Insgesamt 50 Airbus A220-300 hat airBaltic fest bestellt, mit Option auf 30 weitere Flugzeuge desselben Typs. Aktuell betreibt die Airline bereits 14 Airbus A220-300, bis Ende des Jahres kommen acht weitere hinzu.

Der Airbus A220-300 hat die Erwartungen des Unternehmens übertroffen: Der Flugzeugtyp bietet eine insgesamt bessere Leistung, Treibstoffeffizienz und zusätzlichen Komfort für Passagiere und Mitarbeiter: Neben breiteren Sitzen, größeren Fenstern und mehr Raum für das Handgepäck in der Kabine ist die Lärmbelastung bis zu viermal geringer. Darüber hinaus ist es das derzeit umweltfreundlichste Verkehrsflugzeug am Markt: Die CO2 und NOx-Emissionen sind bis zu 20 beziehungsweise 50 Prozent reduziert. Der Airbus A220-300 ist außerdem das erste Flugzeug, zu dem eine vollständige Aufschlüsselung der Umweltauswirkungen über den gesamten Lebenszyklus hinweg vorliegt.

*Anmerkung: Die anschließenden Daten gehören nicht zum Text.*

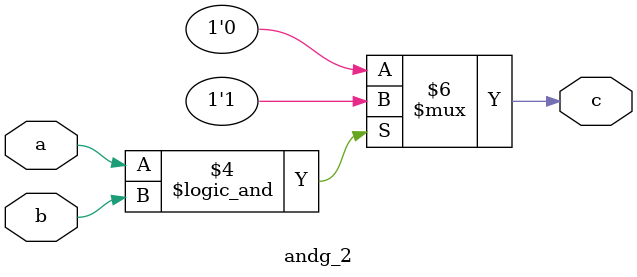
<source format=v>
module andg_2( a,b, c);
input a;
input b;
output reg c;
initial 
begin
if(a==1 && b==1)
c=1;	
else 
c=0;
end
endmodule

</source>
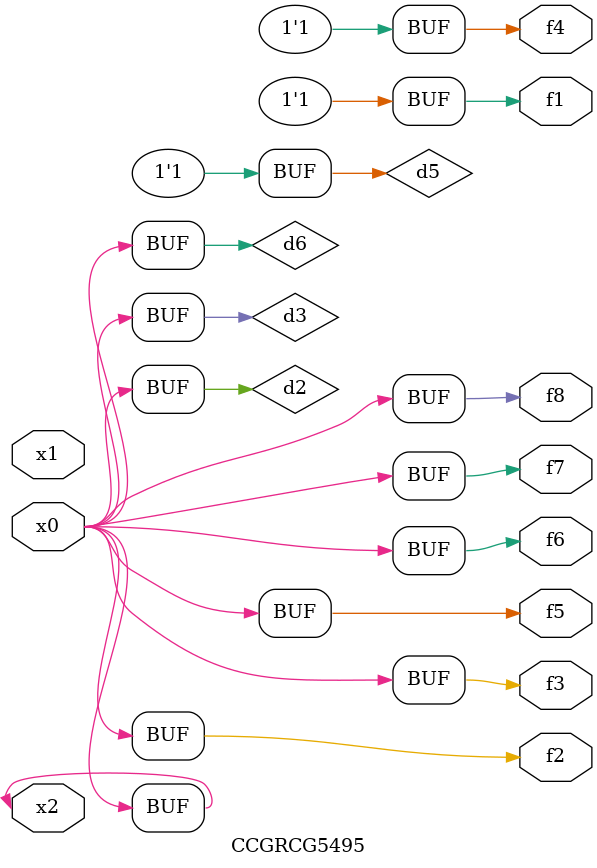
<source format=v>
module CCGRCG5495(
	input x0, x1, x2,
	output f1, f2, f3, f4, f5, f6, f7, f8
);

	wire d1, d2, d3, d4, d5, d6;

	xnor (d1, x2);
	buf (d2, x0, x2);
	and (d3, x0);
	xnor (d4, x1, x2);
	nand (d5, d1, d3);
	buf (d6, d2, d3);
	assign f1 = d5;
	assign f2 = d6;
	assign f3 = d6;
	assign f4 = d5;
	assign f5 = d6;
	assign f6 = d6;
	assign f7 = d6;
	assign f8 = d6;
endmodule

</source>
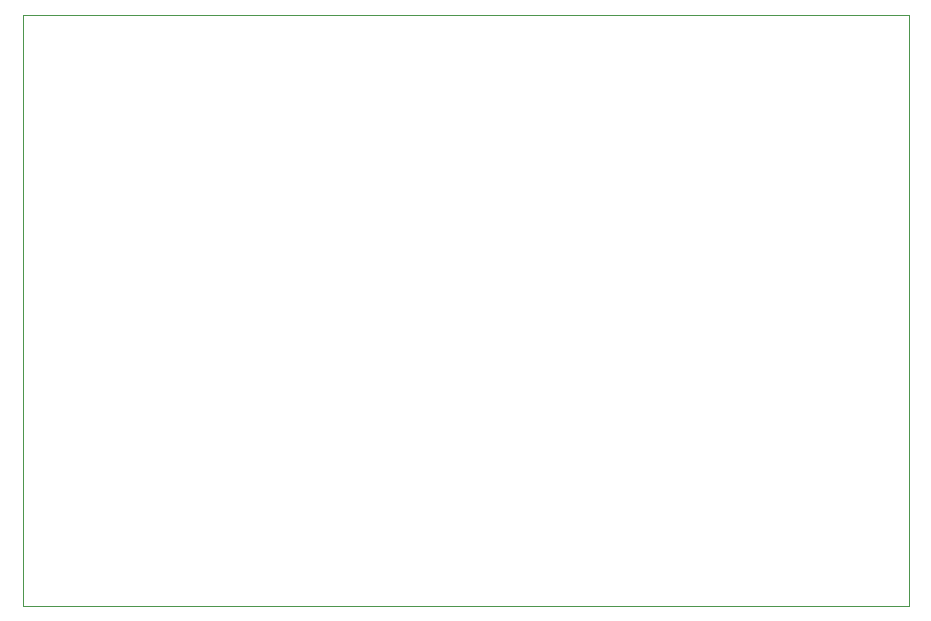
<source format=gm1>
G04 #@! TF.FileFunction,Profile,NP*
%FSLAX46Y46*%
G04 Gerber Fmt 4.6, Leading zero omitted, Abs format (unit mm)*
G04 Created by KiCad (PCBNEW (2015-12-27 BZR 6404, Git c4ea4dc)-product) date Sat 09 Jan 2016 11:17:19 AM EST*
%MOMM*%
G01*
G04 APERTURE LIST*
%ADD10C,0.100000*%
G04 APERTURE END LIST*
D10*
X113000000Y-150000000D02*
X113000000Y-100000000D01*
X188000000Y-150000000D02*
X113000000Y-150000000D01*
X188000000Y-100000000D02*
X188000000Y-150000000D01*
X113000000Y-100000000D02*
X188000000Y-100000000D01*
M02*

</source>
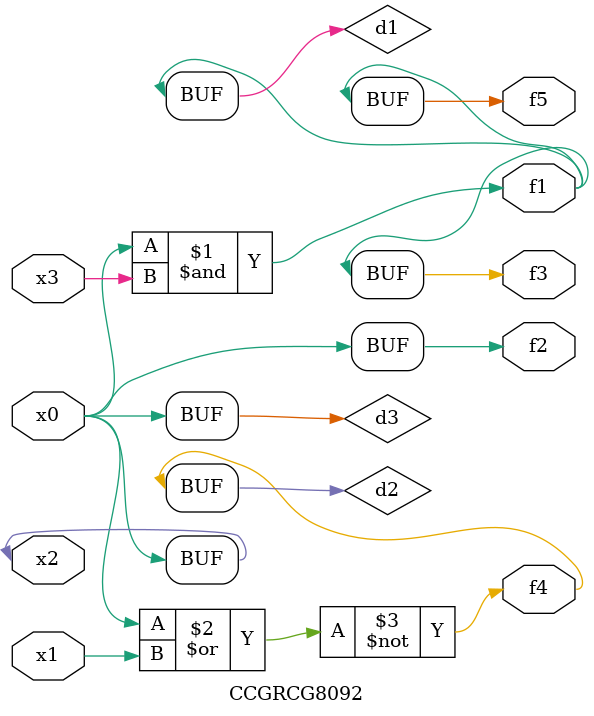
<source format=v>
module CCGRCG8092(
	input x0, x1, x2, x3,
	output f1, f2, f3, f4, f5
);

	wire d1, d2, d3;

	and (d1, x2, x3);
	nor (d2, x0, x1);
	buf (d3, x0, x2);
	assign f1 = d1;
	assign f2 = d3;
	assign f3 = d1;
	assign f4 = d2;
	assign f5 = d1;
endmodule

</source>
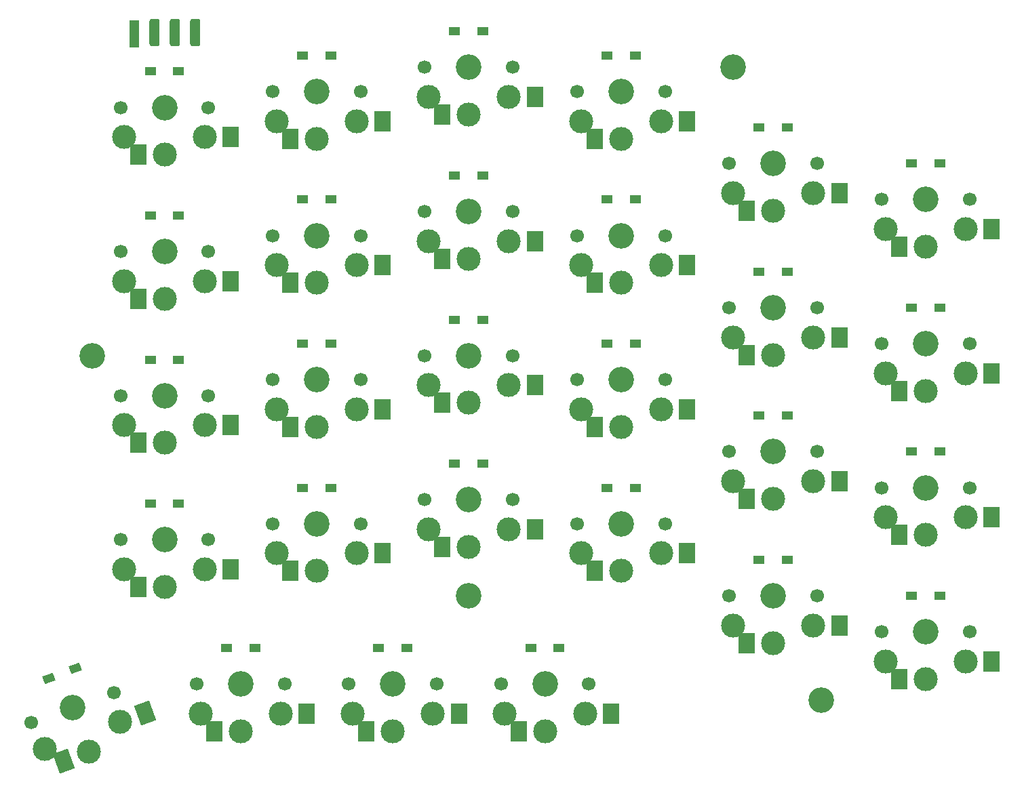
<source format=gts>
%TF.GenerationSoftware,KiCad,Pcbnew,(7.0.0-0)*%
%TF.CreationDate,2023-03-08T00:10:09+08:00*%
%TF.ProjectId,Input,496e7075-742e-46b6-9963-61645f706362,1*%
%TF.SameCoordinates,PX7bfa480PY6052340*%
%TF.FileFunction,Soldermask,Top*%
%TF.FilePolarity,Negative*%
%FSLAX46Y46*%
G04 Gerber Fmt 4.6, Leading zero omitted, Abs format (unit mm)*
G04 Created by KiCad (PCBNEW (7.0.0-0)) date 2023-03-08 00:10:09*
%MOMM*%
%LPD*%
G01*
G04 APERTURE LIST*
G04 Aperture macros list*
%AMRoundRect*
0 Rectangle with rounded corners*
0 $1 Rounding radius*
0 $2 $3 $4 $5 $6 $7 $8 $9 X,Y pos of 4 corners*
0 Add a 4 corners polygon primitive as box body*
4,1,4,$2,$3,$4,$5,$6,$7,$8,$9,$2,$3,0*
0 Add four circle primitives for the rounded corners*
1,1,$1+$1,$2,$3*
1,1,$1+$1,$4,$5*
1,1,$1+$1,$6,$7*
1,1,$1+$1,$8,$9*
0 Add four rect primitives between the rounded corners*
20,1,$1+$1,$2,$3,$4,$5,0*
20,1,$1+$1,$4,$5,$6,$7,0*
20,1,$1+$1,$6,$7,$8,$9,0*
20,1,$1+$1,$8,$9,$2,$3,0*%
%AMRotRect*
0 Rectangle, with rotation*
0 The origin of the aperture is its center*
0 $1 length*
0 $2 width*
0 $3 Rotation angle, in degrees counterclockwise*
0 Add horizontal line*
21,1,$1,$2,0,0,$3*%
G04 Aperture macros list end*
%ADD10C,3.000000*%
%ADD11R,2.000000X2.600000*%
%ADD12C,3.200000*%
%ADD13R,1.400000X1.000000*%
%ADD14RotRect,1.400000X1.000000X20.000000*%
%ADD15R,1.270000X3.429000*%
%ADD16RoundRect,0.317500X-0.317500X-1.397000X0.317500X-1.397000X0.317500X1.397000X-0.317500X1.397000X0*%
%ADD17RotRect,2.000000X2.600000X200.000000*%
%ADD18C,1.700000*%
G04 APERTURE END LIST*
D10*
%TO.C,SW17*%
X24000000Y16300000D03*
D11*
X27254999Y16299999D03*
X15697999Y14099999D03*
%TD*%
D12*
%TO.C,H1*%
X38000000Y-25000000D03*
%TD*%
D10*
%TO.C,SW29*%
X24000000Y-1700000D03*
D11*
X27254999Y-1699999D03*
X15697999Y-3899999D03*
%TD*%
D10*
%TO.C,SW51*%
X52500000Y-39700000D03*
D11*
X55754999Y-39699999D03*
X44197999Y-41899999D03*
%TD*%
D13*
%TO.C,D27*%
X55224999Y6499999D03*
X58774999Y6499999D03*
%TD*%
%TO.C,D18*%
X-1774999Y22499999D03*
X1774999Y22499999D03*
%TD*%
D10*
%TO.C,SW15*%
X62000000Y16300000D03*
D11*
X65254999Y16299999D03*
X53697999Y14099999D03*
%TD*%
D13*
%TO.C,D15*%
X55224999Y24499999D03*
X58774999Y24499999D03*
%TD*%
%TO.C,D1*%
X93224999Y28999999D03*
X96774999Y28999999D03*
%TD*%
%TO.C,D37*%
X93224999Y-24999999D03*
X96774999Y-24999999D03*
%TD*%
%TO.C,D52*%
X26724999Y-31499999D03*
X30274999Y-31499999D03*
%TD*%
%TO.C,D2*%
X74224999Y33499999D03*
X77774999Y33499999D03*
%TD*%
D10*
%TO.C,SW3*%
X62000000Y34300000D03*
D11*
X65254999Y34299999D03*
X53697999Y32099999D03*
%TD*%
D13*
%TO.C,D16*%
X36224999Y27499999D03*
X39774999Y27499999D03*
%TD*%
D10*
%TO.C,SW4*%
X43000000Y37299997D03*
D11*
X46254999Y37299996D03*
X34697999Y35099996D03*
%TD*%
D10*
%TO.C,SW26*%
X81000000Y-10700000D03*
D11*
X84254999Y-10699999D03*
X72697999Y-12899999D03*
%TD*%
D13*
%TO.C,D4*%
X36224999Y45499999D03*
X39774999Y45499999D03*
%TD*%
%TO.C,D3*%
X55224999Y42499999D03*
X58774999Y42499999D03*
%TD*%
D10*
%TO.C,SW38*%
X81000000Y-28700000D03*
D11*
X84254999Y-28699999D03*
X72697999Y-30899999D03*
%TD*%
D14*
%TO.C,D54*%
X-14467953Y-35307085D03*
X-11132045Y-34092913D03*
%TD*%
D10*
%TO.C,SW27*%
X62000000Y-1700000D03*
D11*
X65254999Y-1699999D03*
X53697999Y-3899999D03*
%TD*%
D13*
%TO.C,D53*%
X7724999Y-31499999D03*
X11274999Y-31499999D03*
%TD*%
%TO.C,D39*%
X55224999Y-11499999D03*
X58774999Y-11499999D03*
%TD*%
D10*
%TO.C,SW52*%
X33500000Y-39700000D03*
D11*
X36754999Y-39699999D03*
X25197999Y-41899999D03*
%TD*%
D13*
%TO.C,D42*%
X-1774999Y-13499999D03*
X1774999Y-13499999D03*
%TD*%
%TO.C,D30*%
X-1774999Y4499999D03*
X1774999Y4499999D03*
%TD*%
D10*
%TO.C,SW13*%
X100000000Y2800000D03*
D11*
X103254999Y2799999D03*
X91697999Y599999D03*
%TD*%
D13*
%TO.C,D28*%
X36224999Y9499999D03*
X39774999Y9499999D03*
%TD*%
%TO.C,D6*%
X-1774999Y40499999D03*
X1774999Y40499999D03*
%TD*%
D10*
%TO.C,SW5*%
X24000000Y34300002D03*
D11*
X27254999Y34300001D03*
X15697999Y32100001D03*
%TD*%
D10*
%TO.C,SW28*%
X43000000Y1300000D03*
D11*
X46254999Y1299999D03*
X34697999Y-899999D03*
%TD*%
D10*
%TO.C,SW1*%
X100000000Y20800000D03*
D11*
X103254999Y20799999D03*
X91697999Y18599999D03*
%TD*%
D12*
%TO.C,H2*%
X82000000Y-38000000D03*
%TD*%
D13*
%TO.C,D13*%
X93224999Y10999999D03*
X96774999Y10999999D03*
%TD*%
D10*
%TO.C,SW42*%
X5000000Y-21700000D03*
D11*
X8254999Y-21699999D03*
X-3301999Y-23899999D03*
%TD*%
D10*
%TO.C,SW14*%
X81000000Y7300000D03*
D11*
X84254999Y7299999D03*
X72697999Y5099999D03*
%TD*%
D12*
%TO.C,H3*%
X71000000Y41000000D03*
%TD*%
D10*
%TO.C,SW30*%
X5000000Y-3700000D03*
D11*
X8254999Y-3699999D03*
X-3301999Y-5899999D03*
%TD*%
D15*
%TO.C,J1*%
X-3809999Y45221999D03*
D16*
X-1270000Y45349000D03*
X1270000Y45349000D03*
X3810000Y45349000D03*
%TD*%
D13*
%TO.C,D26*%
X74224999Y-2499999D03*
X77774999Y-2499999D03*
%TD*%
D10*
%TO.C,SW53*%
X14499996Y-39700000D03*
D11*
X17754995Y-39699999D03*
X6197995Y-41899999D03*
%TD*%
D12*
%TO.C,H4*%
X-9000000Y5000000D03*
%TD*%
D10*
%TO.C,SW18*%
X5000000Y14300000D03*
D11*
X8254999Y14299999D03*
X-3301999Y12099999D03*
%TD*%
D10*
%TO.C,SW40*%
X43000000Y-16700000D03*
D11*
X46254999Y-16699999D03*
X34697999Y-18899999D03*
%TD*%
D10*
%TO.C,SW41*%
X24000000Y-19700000D03*
D11*
X27254999Y-19699999D03*
X15697999Y-21899999D03*
%TD*%
D13*
%TO.C,D14*%
X74224999Y15499999D03*
X77774999Y15499999D03*
%TD*%
%TO.C,D17*%
X17224999Y24499999D03*
X20774999Y24499999D03*
%TD*%
D10*
%TO.C,SW39*%
X62000000Y-19700000D03*
D11*
X65254999Y-19699999D03*
X53697999Y-21899999D03*
%TD*%
D13*
%TO.C,D40*%
X36224999Y-8499999D03*
X39774999Y-8499999D03*
%TD*%
%TO.C,D51*%
X45724999Y-31499999D03*
X49274999Y-31499999D03*
%TD*%
D10*
%TO.C,SW6*%
X5000000Y32300000D03*
D11*
X8254999Y32299999D03*
X-3301999Y30099999D03*
%TD*%
D10*
%TO.C,SW2*%
X81000000Y25300000D03*
D11*
X84254999Y25299999D03*
X72697999Y23099999D03*
%TD*%
D10*
%TO.C,SW25*%
X100000000Y-15200000D03*
D11*
X103254999Y-15199999D03*
X91697999Y-17399999D03*
%TD*%
D13*
%TO.C,D29*%
X17224999Y6499999D03*
X20774999Y6499999D03*
%TD*%
%TO.C,D5*%
X17224999Y42500001D03*
X20774999Y42500001D03*
%TD*%
%TO.C,D25*%
X93224999Y-6999999D03*
X96774999Y-6999999D03*
%TD*%
D10*
%TO.C,SW16*%
X43000000Y19300000D03*
D11*
X46254999Y19299999D03*
X34697999Y17099999D03*
%TD*%
D10*
%TO.C,SW54*%
X-5506062Y-40730762D03*
D17*
X-2447362Y-39617485D03*
X-12554945Y-45637536D03*
%TD*%
D10*
%TO.C,SW37*%
X100000000Y-33200000D03*
D11*
X103254999Y-33199999D03*
X91697999Y-35399999D03*
%TD*%
D13*
%TO.C,D38*%
X74224999Y-20499999D03*
X77774999Y-20499999D03*
%TD*%
%TO.C,D41*%
X17224999Y-11499999D03*
X20774999Y-11499999D03*
%TD*%
D18*
%TO.C,SW20*%
X24500000Y20000000D03*
D10*
X19000000Y14100000D03*
D12*
X19000000Y20000000D03*
D10*
X14000000Y16300000D03*
D18*
X13500000Y20000000D03*
%TD*%
%TO.C,SW8*%
X24500000Y38000002D03*
D10*
X19000000Y32100002D03*
D12*
X19000000Y38000002D03*
D10*
X14000000Y34300002D03*
D18*
X13500000Y38000002D03*
%TD*%
%TO.C,SW11*%
X81500000Y29000000D03*
D10*
X76000000Y23100000D03*
D12*
X76000000Y29000000D03*
D10*
X71000000Y25300000D03*
D18*
X70500000Y29000000D03*
%TD*%
%TO.C,SW12*%
X100500000Y24500000D03*
D10*
X95000000Y18600000D03*
D12*
X95000000Y24500000D03*
D10*
X90000000Y20800000D03*
D18*
X89500000Y24500000D03*
%TD*%
%TO.C,SW7*%
X5500000Y36000000D03*
D10*
X0Y30100000D03*
D12*
X0Y36000000D03*
D10*
X-5000000Y32300000D03*
D18*
X-5500000Y36000000D03*
%TD*%
%TO.C,SW22*%
X62500000Y20000000D03*
D10*
X57000000Y14100000D03*
D12*
X57000000Y20000000D03*
D10*
X52000000Y16300000D03*
D18*
X51500000Y20000000D03*
%TD*%
%TO.C,SW58*%
X53000000Y-36000000D03*
D10*
X47500000Y-41900000D03*
D12*
X47500000Y-36000000D03*
D10*
X42500000Y-39700000D03*
D18*
X42000000Y-36000000D03*
%TD*%
%TO.C,SW44*%
X24500000Y-16000000D03*
D10*
X19000000Y-21900000D03*
D12*
X19000000Y-16000000D03*
D10*
X14000000Y-19700000D03*
D18*
X13500000Y-16000000D03*
%TD*%
%TO.C,SW36*%
X100500000Y-11500000D03*
D10*
X95000000Y-17400000D03*
D12*
X95000000Y-11500000D03*
D10*
X90000000Y-15200000D03*
D18*
X89500000Y-11500000D03*
%TD*%
%TO.C,SW34*%
X62500000Y2000000D03*
D10*
X57000000Y-3900000D03*
D12*
X57000000Y2000000D03*
D10*
X52000000Y-1700000D03*
D18*
X51500000Y2000000D03*
%TD*%
%TO.C,SW55*%
X-6301691Y-37082889D03*
D10*
X-9452081Y-44508186D03*
D12*
X-11470000Y-38964000D03*
D10*
X-14902989Y-44150963D03*
D18*
X-16638309Y-40845111D03*
%TD*%
%TO.C,SW9*%
X43500000Y40999997D03*
D10*
X38000000Y35099997D03*
D12*
X38000000Y40999997D03*
D10*
X33000000Y37299997D03*
D18*
X32500000Y40999997D03*
%TD*%
%TO.C,SW21*%
X43500000Y23000000D03*
D10*
X38000000Y17100000D03*
D12*
X38000000Y23000000D03*
D10*
X33000000Y19300000D03*
D18*
X32500000Y23000000D03*
%TD*%
%TO.C,SW19*%
X5500000Y18000000D03*
D10*
X0Y12100000D03*
D12*
X0Y18000000D03*
D10*
X-5000000Y14300000D03*
D18*
X-5500000Y18000000D03*
%TD*%
%TO.C,SW45*%
X43500000Y-13000000D03*
D10*
X38000000Y-18900000D03*
D12*
X38000000Y-13000000D03*
D10*
X33000000Y-16700000D03*
D18*
X32500000Y-13000000D03*
%TD*%
%TO.C,SW33*%
X43500000Y5000000D03*
D10*
X38000000Y-900000D03*
D12*
X38000000Y5000000D03*
D10*
X33000000Y1300000D03*
D18*
X32500000Y5000000D03*
%TD*%
%TO.C,SW24*%
X100500000Y6500000D03*
D10*
X95000000Y600000D03*
D12*
X95000000Y6500000D03*
D10*
X90000000Y2800000D03*
D18*
X89500000Y6500000D03*
%TD*%
%TO.C,SW47*%
X81500000Y-25000000D03*
D10*
X76000000Y-30900000D03*
D12*
X76000000Y-25000000D03*
D10*
X71000000Y-28700000D03*
D18*
X70500000Y-25000000D03*
%TD*%
%TO.C,SW32*%
X24500000Y2000000D03*
D10*
X19000000Y-3900000D03*
D12*
X19000000Y2000000D03*
D10*
X14000000Y-1700000D03*
D18*
X13500000Y2000000D03*
%TD*%
%TO.C,SW10*%
X62500000Y38000000D03*
D10*
X57000000Y32100000D03*
D12*
X57000000Y38000000D03*
D10*
X52000000Y34300000D03*
D18*
X51500000Y38000000D03*
%TD*%
%TO.C,SW35*%
X81500000Y-7000000D03*
D10*
X76000000Y-12900000D03*
D12*
X76000000Y-7000000D03*
D10*
X71000000Y-10700000D03*
D18*
X70500000Y-7000000D03*
%TD*%
%TO.C,SW43*%
X5500000Y-18000000D03*
D10*
X0Y-23900000D03*
D12*
X0Y-18000000D03*
D10*
X-5000000Y-21700000D03*
D18*
X-5500000Y-18000000D03*
%TD*%
%TO.C,SW31*%
X5500000Y0D03*
D10*
X0Y-5900000D03*
D12*
X0Y0D03*
D10*
X-5000000Y-3700000D03*
D18*
X-5500000Y0D03*
%TD*%
%TO.C,SW23*%
X81500000Y11000000D03*
D10*
X76000000Y5100000D03*
D12*
X76000000Y11000000D03*
D10*
X71000000Y7300000D03*
D18*
X70500000Y11000000D03*
%TD*%
%TO.C,SW48*%
X100500000Y-29500000D03*
D10*
X95000000Y-35400000D03*
D12*
X95000000Y-29500000D03*
D10*
X90000000Y-33200000D03*
D18*
X89500000Y-29500000D03*
%TD*%
%TO.C,SW46*%
X62500000Y-16000000D03*
D10*
X57000000Y-21900000D03*
D12*
X57000000Y-16000000D03*
D10*
X52000000Y-19700000D03*
D18*
X51500000Y-16000000D03*
%TD*%
%TO.C,SW56*%
X14999996Y-36000000D03*
D10*
X9499996Y-41900000D03*
D12*
X9499996Y-36000000D03*
D10*
X4499996Y-39700000D03*
D18*
X3999996Y-36000000D03*
%TD*%
%TO.C,SW57*%
X34000000Y-36000000D03*
D10*
X28500000Y-41900000D03*
D12*
X28500000Y-36000000D03*
D10*
X23500000Y-39700000D03*
D18*
X23000000Y-36000000D03*
%TD*%
M02*

</source>
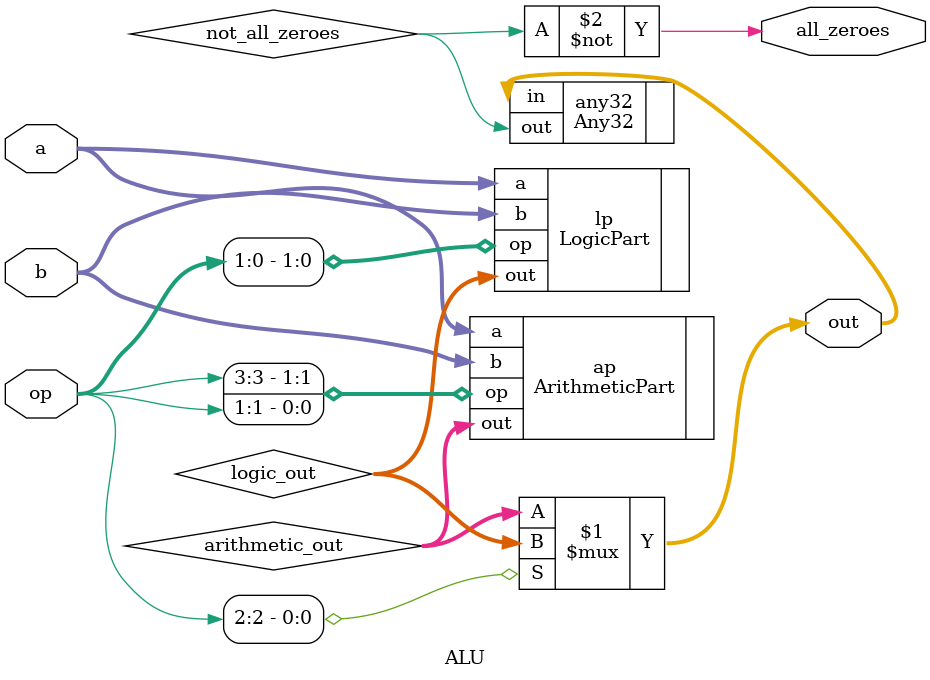
<source format=v>
`ifndef GUARD_ALU_V
`define GUARD_ALU_V

`include "ArithmeticPart.v"
`include "Any32.v"
`include "LogicPart.v"

module ALU (
    a,
    b,
    op,
    out,
    all_zeroes
);

    input [31:0] a;
    input [31:0] b;
    input [3:0] op;

    output [31:0] out;
    output all_zeroes;

    wire [31:0] arithmetic_out;
    wire [31:0] logic_out;
    wire not_all_zeroes;

    ArithmeticPart ap (
        .a(a),
        .b(b),
        .op({op[3], op[1]}),
        .out(arithmetic_out)
    );
    LogicPart lp (
        .a(a),
        .b(b),
        .op(op[1:0]),
        .out(logic_out)
    );

    assign out = op[2] ? logic_out : arithmetic_out;

    Any32 any32 (
        .in(out),
        .out(not_all_zeroes)
    );

    assign all_zeroes = ~not_all_zeroes;

endmodule // ALU

`endif

</source>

„Der Airbus A220-300 ist das Flugzeug unserer Zukunft“, so Martin Gauss, CEO von airBaltic. „Die erfolgreiche Einführung brachte uns die zusätzliche Effizienz, die wir als Fluggesellschaft im hart umkämpften Luftfahrtmarkt anstreben. Dank der guten Erfahrungen haben wir uns entschlossen, bis 2022 unsere Flotte mit bis zu 80 Airbus A220-300 zu vereinheitlichen.“

airBaltic bedient über 70 Destinationen von Riga, Tallinn und Vilnius. Über das Drehkreuz Riga erhalten Reisende aus Deutschland, Österreich und der Schweiz bequem Anschluss zum Streckennetz von airBaltic in Europa, Skandinavien, der GUS und dem Nahen Osten.